Consequent to said ruling, the Supreme Court, on 07 August 2018, issued a Resolution in Administrative Matter No. 18-07-05-SC, or the Rule on Precautionary Hold Departure Order, whereby a respondent in a criminal complaint may now be legally barred from leaving the country upon application with, and issuance of a precautionary hold departure order (PHDO) by the courts.
As defined under the rule, a PHDO is “an order in writing issued by a court, commanding the Bureau of Immigration to prevent any attempt by a person suspected of a crime to depart from the Philippines which shall be issued ex-parte in cases involving crimes where the minimum of the penalty prescribed by law is at least six years and one day or when the offender is a foreigner regardless of the imposable penalty.”

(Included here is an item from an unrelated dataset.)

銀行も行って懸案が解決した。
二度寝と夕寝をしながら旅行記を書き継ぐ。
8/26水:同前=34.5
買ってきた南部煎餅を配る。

The pertinent points of this new rule are the following: (a) the PHDO is applicable to crimes where the minimum penalty prescribed by law is at least six years and one day, or the offender is a foreigner regardless of the imposable penalty; (b) the PHDO may be issued ex parte, or without the knowledge and participation of the respondent(s); (c) the PHDO may be applied by a prosecutor with any regional trial court within whose territorial jurisdiction the alleged crime was committed, or for compelling reasons, with any regional trial court within the judicial region where the crime was committed if the place of the commission of the crime is known; (d) the PHDO may also be applied with the regional trial courts in the City of Manila, Quezon City, Cebu City, Iloilo City, Davao City and Cagayan de Oro City based on complaints instituted by the National Bureau of Investigation regardless where the alleged crime was committed; (e) the application by the investigating prosecutor shall be upon motion of the complainant and upon a preliminary determination of probable cause based on the complaint and attachments thereof; (f) the PHDO shall be issued upon personal determination by the judge, in whose court the application is filed, that probable cause exists, and there is a high probability that respondent will depart from the Philippines to evade arrest and prosecution of crime against him or her; (g) upon a finding of probable cause, the PHDO shall issue, and the judge shall direct the Bureau of Immigration to hold and prevent the departure of the respondent at any Philippine airport or ports; (h) the probable cause for the purpose of issuing the PHDO shall be without prejudice to the resolution of the investigating prosecutor of the criminal complaint; (i) the dismissal of the criminal complaint, however, may be used by the respondent as a ground for the lifting of the PHDO; and (j) the respondent may file a verified motion before the issuing court for the temporary lifting of the PHDO based on a meritorious ground and upon posting of a bond.
Verily, this new rule is a good development in our criminal prosecution system. At the heart of it is the need to balance the right to travel of the individual and the right of the State to prosecute offenses. As the saying goes, “one’s right ends when another’s right begins.” With the new rule, the striking of this balance is now left with the courts to determine.